Rising After the Fall: Finding Purpose Beyond a Layoff
When the new Trump administration came into office in 2025 and foreign aid funding was cut, my world shifted overnight. Like many who dedicate their careers and life to social change, my work wasn’t just a job — it was my purpose, a part of my identity. And suddenly, with one policy decision, that purpose was stripped away. The day I was laid off, I felt a shock that went far deeper than losing a paycheck. It was as if the ground beneath me had given way. Who was I without organizing? For years, my identity was tied to showing up every day to support communities through organizing and building power to resist moments just like this! And now, I was on the other side of the power struggle, and I felt temporarily paralyzed.
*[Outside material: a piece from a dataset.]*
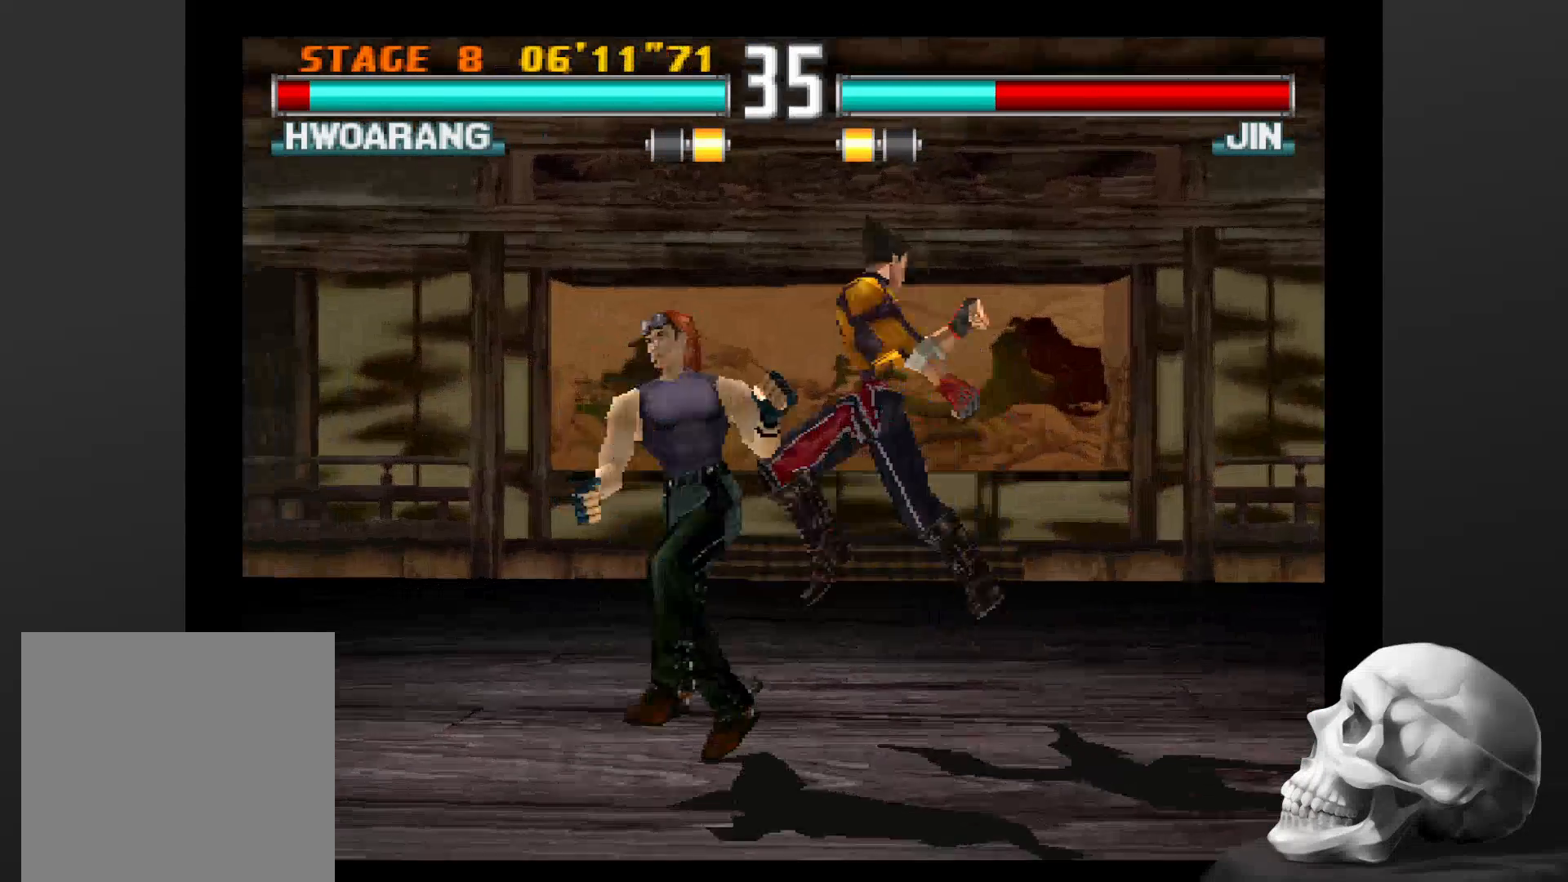
{"buttons": [], "left_stick": "center", "right_stick": "center", "events": [[434, "CIRCLE", "up"]]}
What followed was grief. Waves of it, sometimes coming out of nowhere. It was not the kind of grief people I could speak about openly, but a quiet grief, a loss of my sense of self. I cycled through denial, anger, sadness, and fear. I wanted to move on quickly, to “bounce back,” but resilience doesn’t always look like bouncing. Sometimes it looks like sitting with the pain, letting yourself feel it fully, and slowly learning the person I am now, post January 2025. Slowly, I began to process, to heal. I learned new values and truths from this experience. I’ll never look at NGO work the same, and to be honest my view of many of the leaders in this work has shifted wildly, and that’s okay. I discovered a passion for working with unions in the global south, but I also learned I have a passion to see it done differently, aligning my principles with the work. In the time since the layoff a few of us who were connected by purpose before are stitching together new plans and endeavors, but on our own terms. It meant finding new ways to support organizations, leaders, and communities — not from within an NGO, or formal authority but through solidarity, our own voice, our own work, our own vision.
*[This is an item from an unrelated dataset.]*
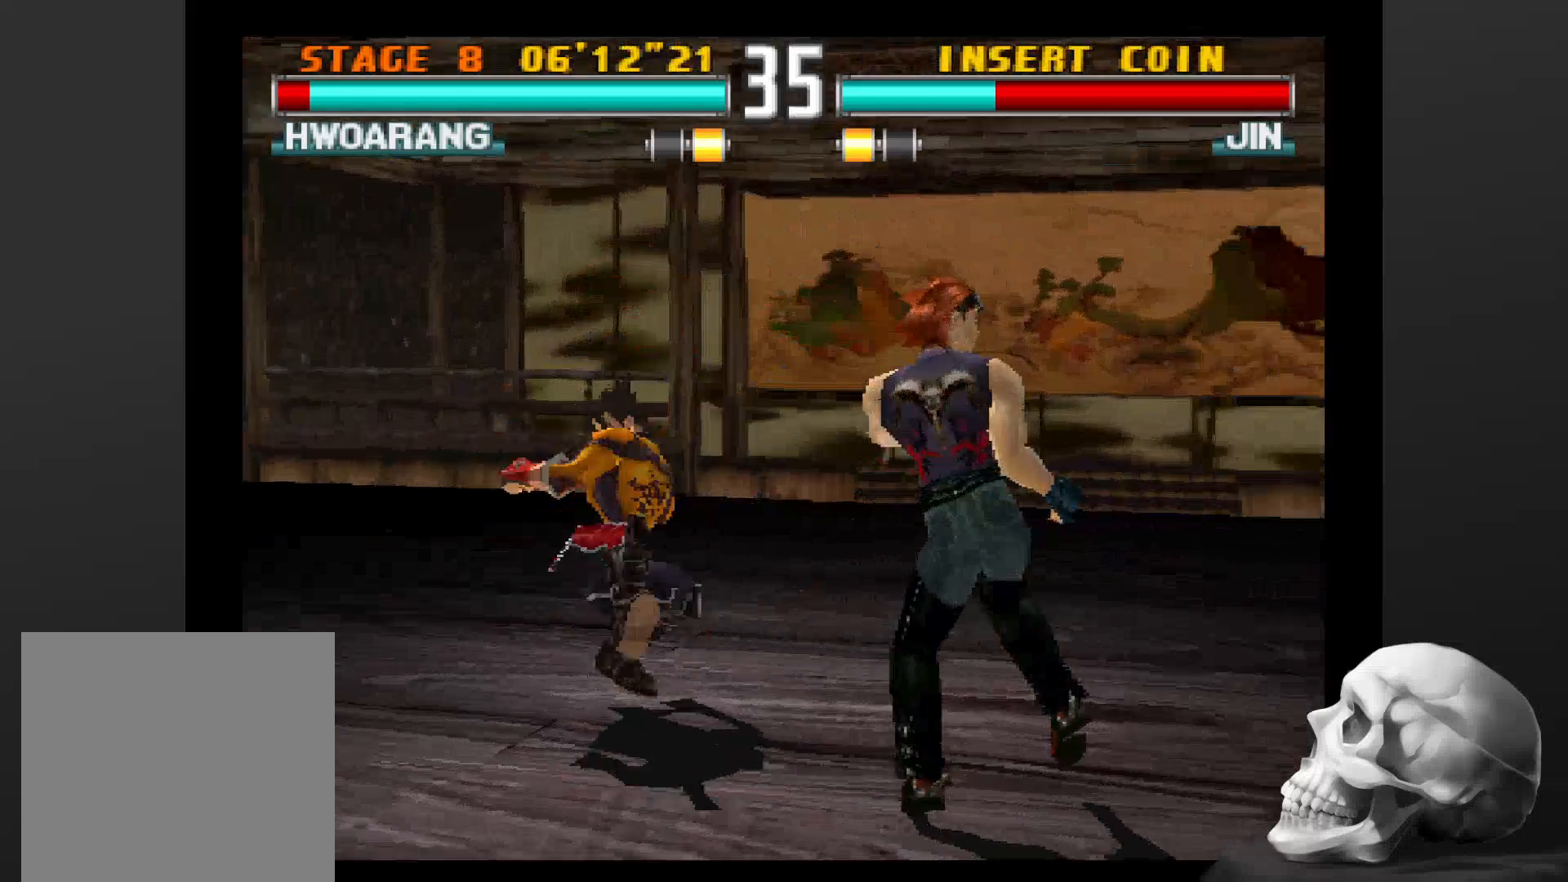
{"buttons": [], "left_stick": "center", "right_stick": "center", "events": []}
Looking back, that layoff was both an ending and a beginning. It forced me to confront difficult truths about identity and purpose, but it also opened the door to a more authentic path. If you’re in the midst of your own unexpected ending — whether it’s a job loss, a shift in direction, or a personal upheaval — I want you to know this: you are not broken. You are in the process of becoming. Sit with the feelings, honor the grief, and trust that resilience is not about bouncing back to who you were. It’s about rising into who you’re meant to be.